Tankless or On-Demand Water Heaters
Tankless or on-demand water heaters heat water only when it's needed, eliminating the need for a storage tank and the standby losses associated with constantly maintaining a tank full of hot water. Most tankless water heaters have a life expectancy of about 20 years, much longer than any conventional tank-type water heater. They also eliminate the risk of tank leaks and water damage.
How It Works
When you turn on the hot water tap, cold water is drawn through a pipe into the unit and heated either by an electric heating element or a gas burner. The hot water never runs out, but the flow rate may be limited. Tankless water heaters typically deliver hot water at a rate of 2 - 5 gallons per minute. Gas-fired models will generally have higher flow rates than electric models.

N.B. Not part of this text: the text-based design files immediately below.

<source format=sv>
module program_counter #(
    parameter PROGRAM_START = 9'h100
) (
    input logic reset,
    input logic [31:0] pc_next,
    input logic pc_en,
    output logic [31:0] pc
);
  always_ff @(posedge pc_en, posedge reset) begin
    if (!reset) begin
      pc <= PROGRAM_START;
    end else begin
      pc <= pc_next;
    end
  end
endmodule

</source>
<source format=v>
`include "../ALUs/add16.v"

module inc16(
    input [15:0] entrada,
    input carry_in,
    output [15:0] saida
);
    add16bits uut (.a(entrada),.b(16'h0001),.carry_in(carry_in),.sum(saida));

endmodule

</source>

Tankless Water Heater Types
There are two basic types of tankless water heaters - small units that are usually installed right at or near the point-of-use and larger ones that are capable of serving an entire house. The smaller models can reduce or eliminate heat losses through piping (in addition to eliminating standby losses from a tank), but multiple units are usually needed to serve an entire house. They can be very useful for supplementing a regular water heater for a bathroom or other point-of-use located far from the main water heater.
In addition to eliminating losses through long runs of piping, they can save the time and water that's wasted waiting for the water to get hot.

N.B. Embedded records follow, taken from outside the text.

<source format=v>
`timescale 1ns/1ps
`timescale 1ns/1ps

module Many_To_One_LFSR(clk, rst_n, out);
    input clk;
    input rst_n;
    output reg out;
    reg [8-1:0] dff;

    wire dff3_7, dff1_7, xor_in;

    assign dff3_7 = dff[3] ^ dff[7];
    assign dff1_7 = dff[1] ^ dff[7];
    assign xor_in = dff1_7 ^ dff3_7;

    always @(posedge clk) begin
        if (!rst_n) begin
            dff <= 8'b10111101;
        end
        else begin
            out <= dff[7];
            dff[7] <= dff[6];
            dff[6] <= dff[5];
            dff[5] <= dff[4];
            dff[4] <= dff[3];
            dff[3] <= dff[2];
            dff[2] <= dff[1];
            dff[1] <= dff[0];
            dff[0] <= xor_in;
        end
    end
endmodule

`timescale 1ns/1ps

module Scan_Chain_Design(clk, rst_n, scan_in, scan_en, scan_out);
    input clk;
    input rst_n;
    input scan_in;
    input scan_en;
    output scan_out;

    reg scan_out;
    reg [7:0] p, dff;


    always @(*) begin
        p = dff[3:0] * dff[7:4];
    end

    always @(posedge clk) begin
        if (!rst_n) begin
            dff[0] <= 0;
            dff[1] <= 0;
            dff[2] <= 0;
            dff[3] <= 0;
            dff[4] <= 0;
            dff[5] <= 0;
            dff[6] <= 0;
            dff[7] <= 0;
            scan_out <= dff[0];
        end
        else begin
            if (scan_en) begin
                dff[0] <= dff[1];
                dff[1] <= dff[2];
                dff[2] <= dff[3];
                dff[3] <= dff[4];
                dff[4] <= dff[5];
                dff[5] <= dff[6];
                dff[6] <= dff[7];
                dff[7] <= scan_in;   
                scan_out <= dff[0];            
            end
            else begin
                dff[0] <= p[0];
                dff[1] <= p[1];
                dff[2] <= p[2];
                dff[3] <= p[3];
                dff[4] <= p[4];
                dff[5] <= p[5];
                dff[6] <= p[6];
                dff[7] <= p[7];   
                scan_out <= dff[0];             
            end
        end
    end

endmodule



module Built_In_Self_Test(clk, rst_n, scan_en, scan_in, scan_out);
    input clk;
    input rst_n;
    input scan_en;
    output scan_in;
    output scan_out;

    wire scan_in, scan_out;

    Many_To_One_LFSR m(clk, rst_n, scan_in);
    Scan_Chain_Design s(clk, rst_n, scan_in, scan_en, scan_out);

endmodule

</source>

Larger "whole house" tankless water heaters can provide hot water for multiple points-of-use in the home. While these units eliminate the heat losses from a storage tank, there will still be some losses through the hot water piping unless it is insulated.

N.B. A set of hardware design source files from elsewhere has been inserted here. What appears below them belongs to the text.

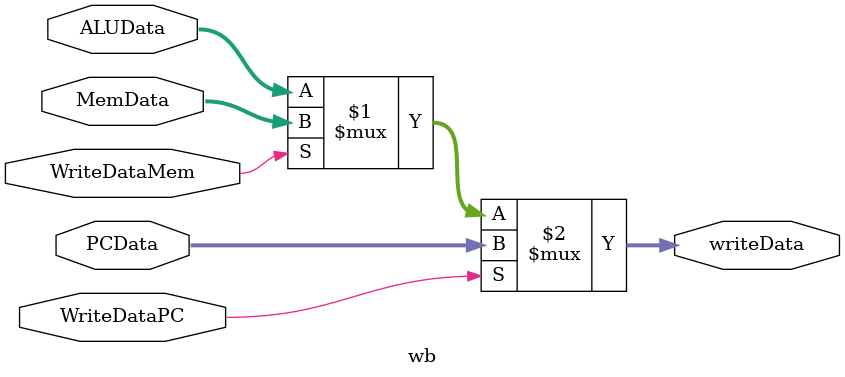
<source format=v>
/*
   CS/ECE 552 Spring '20
  
   Filename        : wb.v
   Description     : This is the module for the overall Write Back stage of the processor.
*/
module wb (MemData, ALUData, PCData, WriteDataMem, WriteDataPC, writeData);
    input [15:0] MemData, ALUData, PCData;
    input WriteDataMem, WriteDataPC;
    output [15:0] writeData;

    assign writeData = (WriteDataPC) ? PCData : ((WriteDataMem) ? MemData : ALUData);
endmodule

</source>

Advantages and Disadvantages
Advantages to on-demand water heating include:
- Tankless water heaters are compact in size, taking up less space than conventional tank type water heaters.
- They can virtually eliminate standby losses - energy wasted when hot water cools down in long pipe runs or while it's sitting in the storage tank.
- By providing hot water immediately where it's used, tankless water heaters waste less water. You don't need to let the water run as you wait for hot water to reach a remote faucet.
- A tankless water heater can provide unlimited hot water as long as it is operating within its capacity.
- Expected life of tankless water heaters is 20 years, compared to 10 to 15 years for tank type water heaters.
- Tankless water heaters usually can't supply enough hot water for simultaneous uses such as showers and laundry.
- Unless the system is equipped with a modulating temperature control, it may not heat water to a constant temperature at different flow rates. That means that water temperatures can fluctuate uncomfortably - particularly if the water pressure varies in different parts of the house.
- Electric tankless water heaters require a relatively high electric power draw because water must be heated quickly to the desired temperature. In some cases the home's electric service may need to be upgraded.
- Tankless gas water heaters must be vented to the outdoors, either with a direct vent or conventional exhaust flue.
- If a gas-powered unit has a pilot light, it can waste energy (with a conventional water heater, the pilot heats the water in the tank so it isn't really wasted).
Cost and Savings
Tankless water heaters range in price from $200 for a small under-sink unit up to $1000 for a gas-fired unit that delivers 5 gallons per minute. But a tankless unit can last up to twice as long as a conventional storage type water heater, saving on replacement costs. By eliminating standby losses from the tank and minimizing losses from hot water piping, tankless water heaters may be able to cut your water heating energy costs by 10-15%.